There are some pages on sites that you don't necessarily want to have indexed. Some of them are easy to find because they fulfill important purposes on sites, but still shouldn't be crawled and indexed. Others can be considerably more difficult to find.
For example, on one site, I found widgets that appeared on only 28 pages of a site, that inflated the amount of URLs on that site from around 3,500 to over 90,000 in Google's index.
It was one of the first assignments I had at an agency I went to work for years ago, and looking at the URLs that were being returned in a site search at Google [site:www.example.com], it looked like there was an almost infinite number of URLs for the site, in the form of URLs that weren't very search friendly, which made understanding the architecture of the site extremely difficult. Was this a bug, or was the site truly that large?
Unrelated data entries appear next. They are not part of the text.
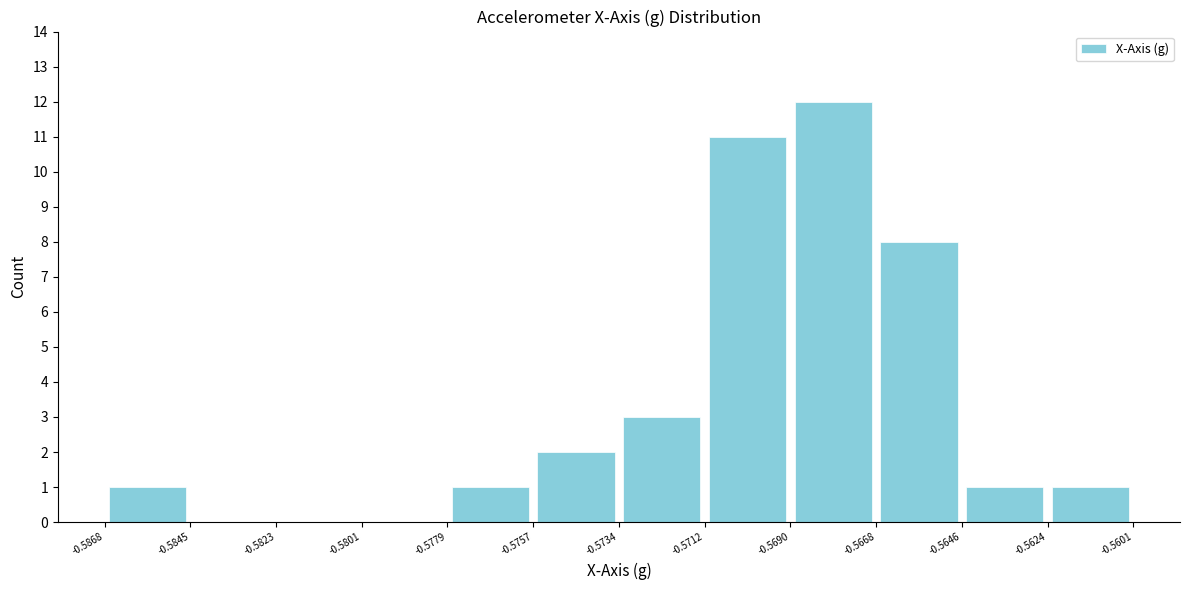

Over which range of the x-axis is the bar tallest?

-0.5690 to -0.5668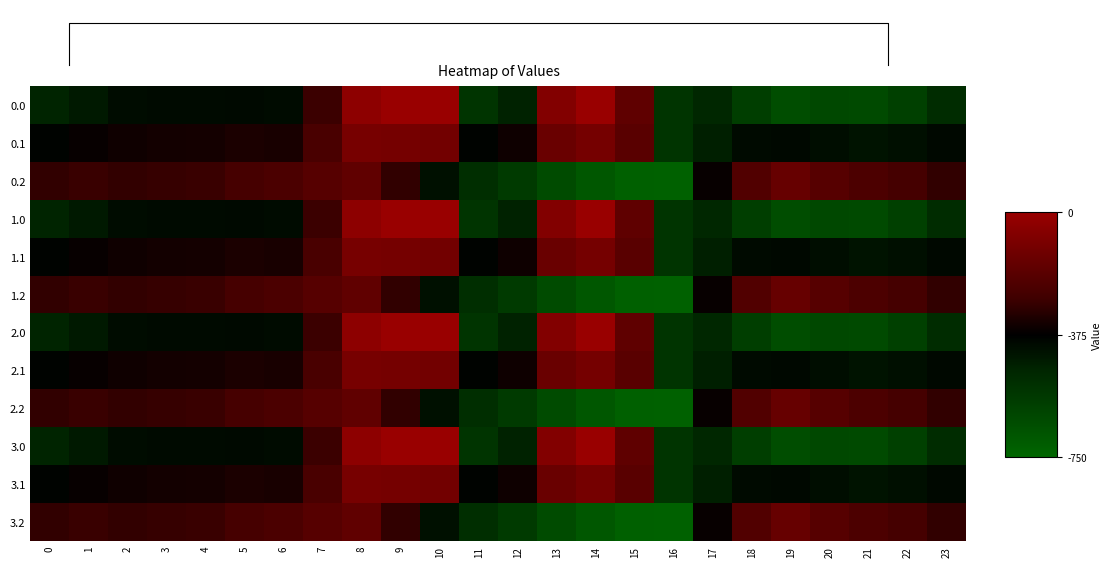

Between 11 and 17, which is larger?

17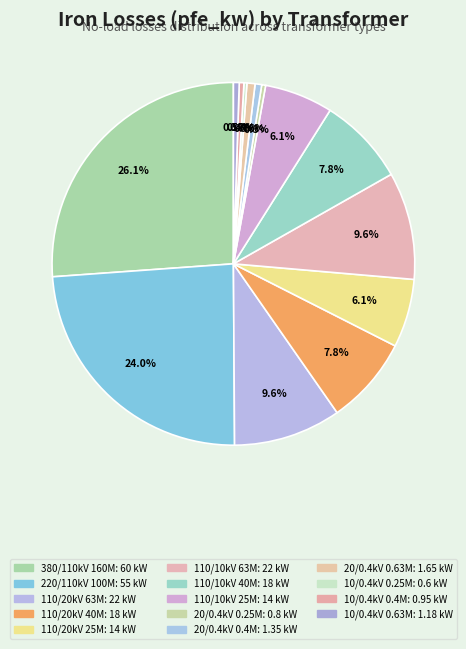

Does any single category account for the majority?

No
The first part of SEO for a site is often a matter of discovery.
On some sites, there are some pages you want to keep from being crawled and/or indexed, and these can include pages such as "Email to a Friend" pages, "Write a Review" pages, "Compare Products" pages, and other pages that have little unique text on them, are unlikely to be linked to by most people, will rarely if ever be shared socially or "emailed to a friend." Sometimes these pages only show one or two lines of unique information, and then something like a map or a calendar.
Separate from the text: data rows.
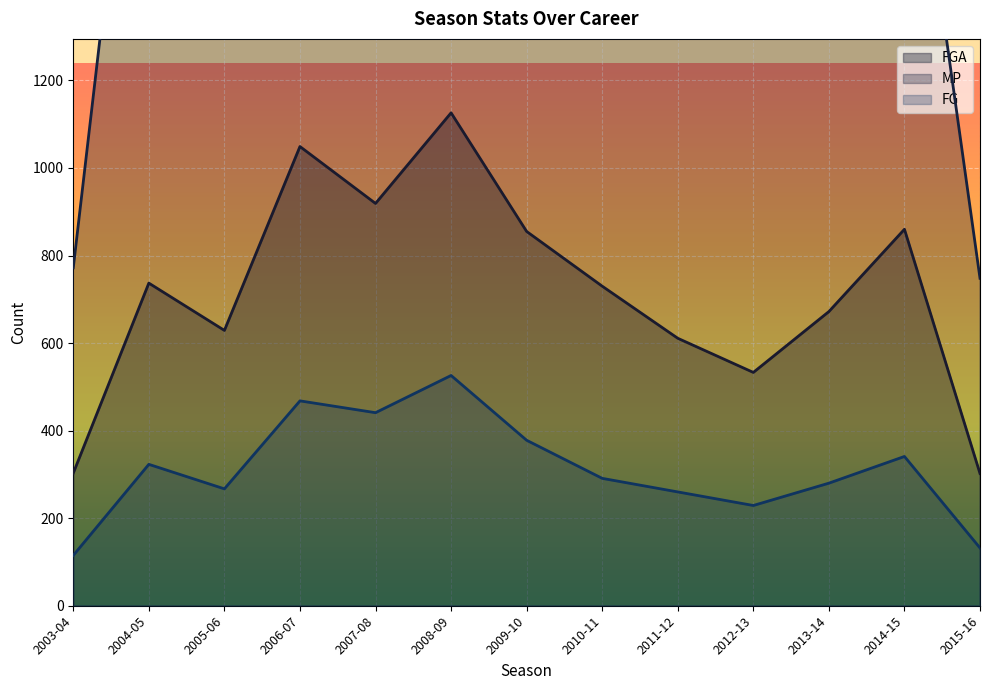

What is the label of the 7th point from the right?

2009-10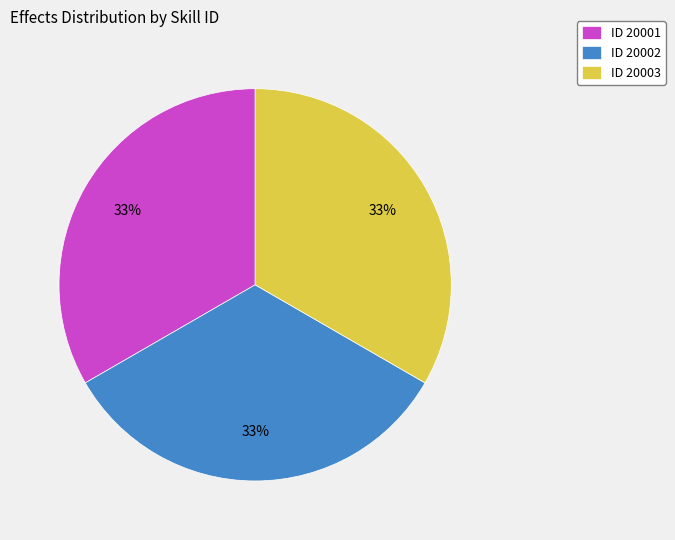

To the nearest percent, what is the combined percentage of ID 20001 and ID 20003?

67%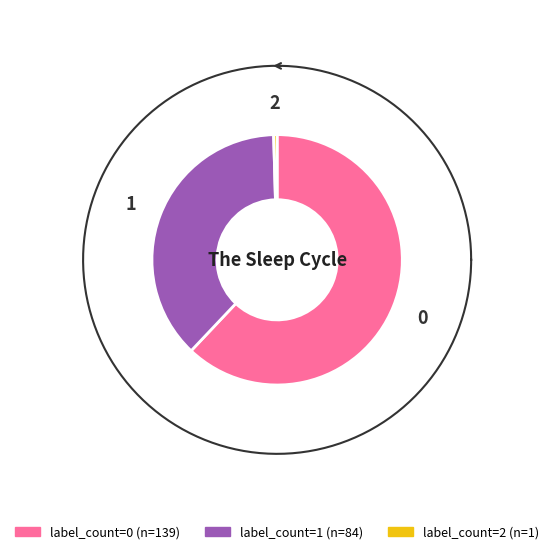

Does 0 account for over 50% of the chart?

Yes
Sometimes there are pages are near duplicates of other pages, and contain substantially similar content that might differ by how content (often products) on a page is sorted:
- Best selling
- Alphabetic order a-z
- Alphabetic order z-a
- Price high-low
- Price low-high
- 15 items per page
- 30 items per page
- 50 items per page
- List display
- Grid display
Limiting which versions of those sorted (and filtered) pages get crawled and indexed, and using canonical link elements and pagination link elements wisely can be helpful.
For example, when you have multiple pages within a product category, you may want to limit (using robots.txt disallows, robots noindex meta elements, hash URLs (#), Java Script, option dropdowns, etc.) which sorting order and other parameters to one version, such as pages that display: (1) Best sellers, (2) using a Grid display, (3) with 15 items per page, and have that be the sorted version that gets crawled and indexed by search engines.
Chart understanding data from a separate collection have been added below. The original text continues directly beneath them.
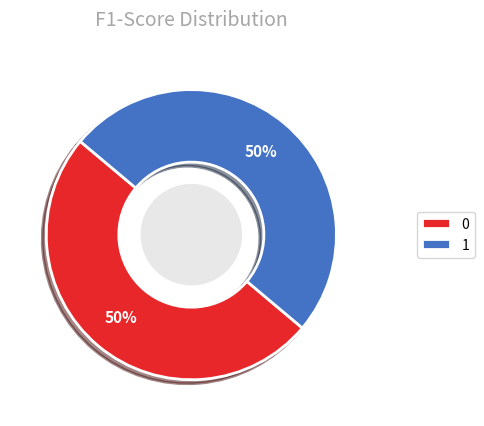

What percentage is the 1 slice, to the nearest percent?

50%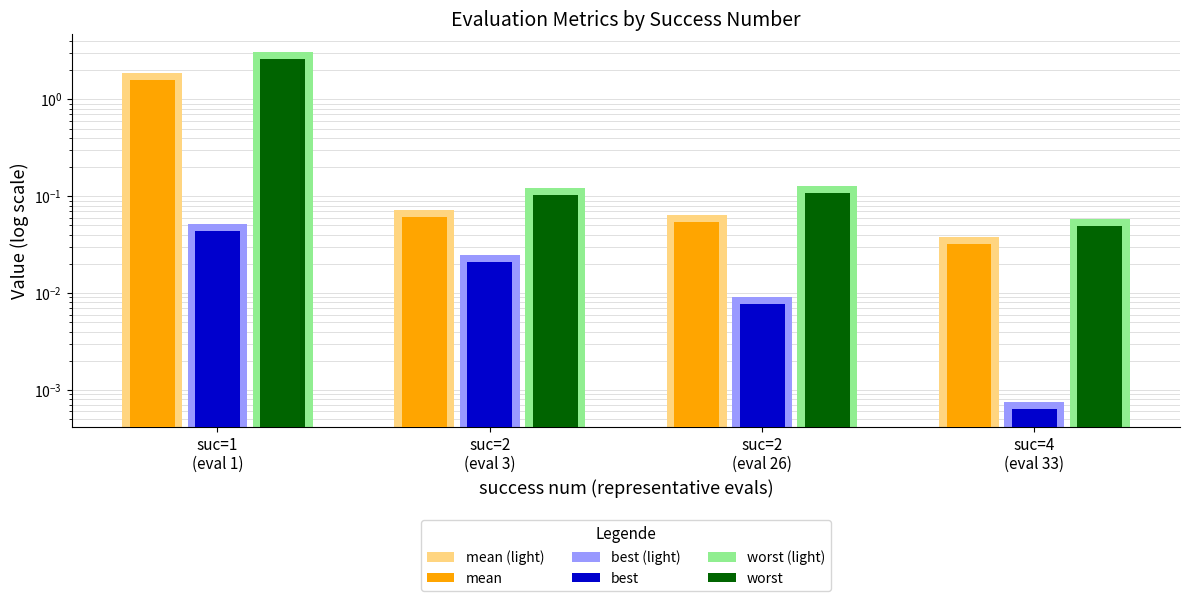

Reading right to left, extract all data points from this chart.

mean (light): suc=4
(eval 33)=0.0	suc=2
(eval 26)=0.1	suc=2
(eval 3)=0.1	suc=1
(eval 1)=1.9
mean: suc=4
(eval 33)=0.0	suc=2
(eval 26)=0.1	suc=2
(eval 3)=0.1	suc=1
(eval 1)=1.6
best (light): suc=4
(eval 33)=0.0	suc=2
(eval 26)=0.0	suc=2
(eval 3)=0.0	suc=1
(eval 1)=0.1
best: suc=4
(eval 33)=0.0	suc=2
(eval 26)=0.0	suc=2
(eval 3)=0.0	suc=1
(eval 1)=0.0
worst (light): suc=4
(eval 33)=0.1	suc=2
(eval 26)=0.1	suc=2
(eval 3)=0.1	suc=1
(eval 1)=3.1
worst: suc=4
(eval 33)=0.0	suc=2
(eval 26)=0.1	suc=2
(eval 3)=0.1	suc=1
(eval 1)=2.6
Sometimes the way elements of a content management system work can cause issues outside of those sorting pages, or pages that add features but shouldn't be indexed (email to a friend pages). For example, as I noted above, I once worked on a site that had approximately 3,500 URLs that I wanted indexed. I didn't know that when I started working on the site. All I knew was that Google estimated that there were about 90,000 or so URLs on the site.
Shortly after I started on the site, I tried to crawl it using a program intended to find broken links (Xenu Link Sleuth), and I noticed that there were times during the crawl when URLs just started to get really ugly. Some of the pages on the site had widgets on them that expanded or contracted sections of content on those pages.
Everytime a section was expanded or contracted, the URL for the page changed. For example, if the page had 21 of these widgets on it, and the first three widgets were clicked upon to expand them, the URL would change to look like this:
If I then contracted the first widget and expanded the 15th widget, the URL might then look like:
Notice how the order of the different parameters can change, and the number of parameters can change as well. All of these can be listed in any order, and there was a very large number of variations of that URL on pages where there were 21 of these expansion/contraction widgets.
I ended up spending about 15 hours running Xenu Link Sleuth on the site. I disallowed crawling of the pages that had those widgets on them, one at a time, to find that there were 28 pages on the site that did include those widgets with the changing URLs. If I kept the extra parameters from those pages from being crawled, I ended up with only 3,500 or so pages.
Within a month of so, Google had removed many of those expanding and contracting URLs that appeared only because of the widgets. Instead of Google estimating 90,000 pages for the site in its index, it reported "about" 3,500.
Having a manageable amount of URLs on the site, and being able to understand why the inflation of URLs had happened on the site previously made it a lot easier to manage and make changes to the remaining URLs and content on the site. It was like the sun was shining on the site:
One of the first steps that I take these days is in looking for URLs for unnecessary pages, so that I can remove and reduce pages (from being indexed) that don't provide value in a meaningful way. Pages that allow you to email a friend with the URL of the page, or that enable you to rate and review a specific product are important, but there's usually no value in letting those pages get indexed by search engines.
By removing unnecessary pages from being indexed, I can then move on to pages that should be indexed, to make them even more valuable with added content, faster loading and rendering time, and in other ways that both improve the experience of visitors on those pages and help meet the informational and situation needs of visitors to pages as well as helping to meet the objectives of the owners of the site.